- Education: University of Nottingham (BA) King's College London (MSc) University of Alberta (PhD)
- Known for: Past President of the Canadian Astronomical Society (CASCA) Science Outreach
- Awards: CASCA Qilak Award for Astronomy Communications, Public Education, and Outreach (2018)
- Scientific career
- Fields: Astronomy
- Institutions: Saint Mary's University
- Website: Personal website

= Robert J. Thacker =

Canadian astronomer

Robert J. Thacker is a Canadian astronomer, professor in the Department of Astronomy and Physics at Saint Mary's University in Halifax, Nova Scotia, director of the Science Outreach Centre at Saint Mary’s, and Past President of the Canadian Astronomical Society (CASCA). He is also a board member of the Royal Astronomical Society of Canada.

== Education ==
Thacker received a Bachelor of Science in Mathematical Physics from the University of Nottingham in 1992. He went on to receive a Master of Science in mathematics from King's College London in 1993 and a PhD in physics from the University of Alberta in 1999.

== Career ==
Thacker uses computer simulations to study the large-scale structure of the Universe and galaxy formation.

=== Public engagement ===
Since championing the International year of Astronomy in 2009, Thacker has given numerous public lectures and has participated in over 350 media interviews and sciences programs.

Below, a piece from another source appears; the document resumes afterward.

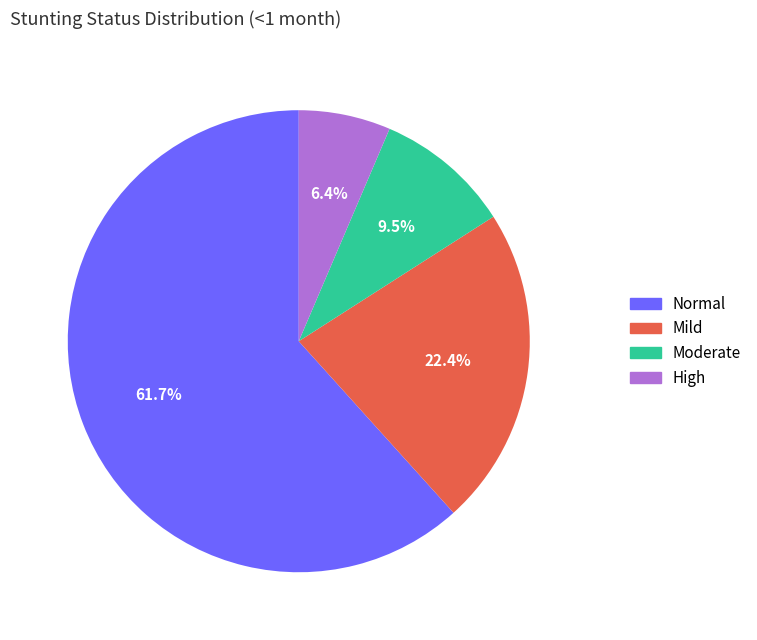

How many segments does this pie chart have?

4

Thacker co-hosted 46 episodes of the show Science Files on CJNI-FM in Halifax in 2016, and co-hosted an hour-long segment Science Files within The Rick Howe Show, after the original show was canceled. He is also the host of a weekly segment Sounds of Science on the CBC Radio Halifax program Mainstreet NS.

== Awards and recognition ==
Thacker held a Tier 2 Canada Research Chair in Astronomy and Astrophysics from 2007 - 2017.

He received the Nova Scotia "Science Champion" award from the Discovery Centre of Nova Scotia in 2015. In 2018, he received the Qilak Award for Astronomy Communications, Public Education, and Outreach from the Canadian Astronomical Society.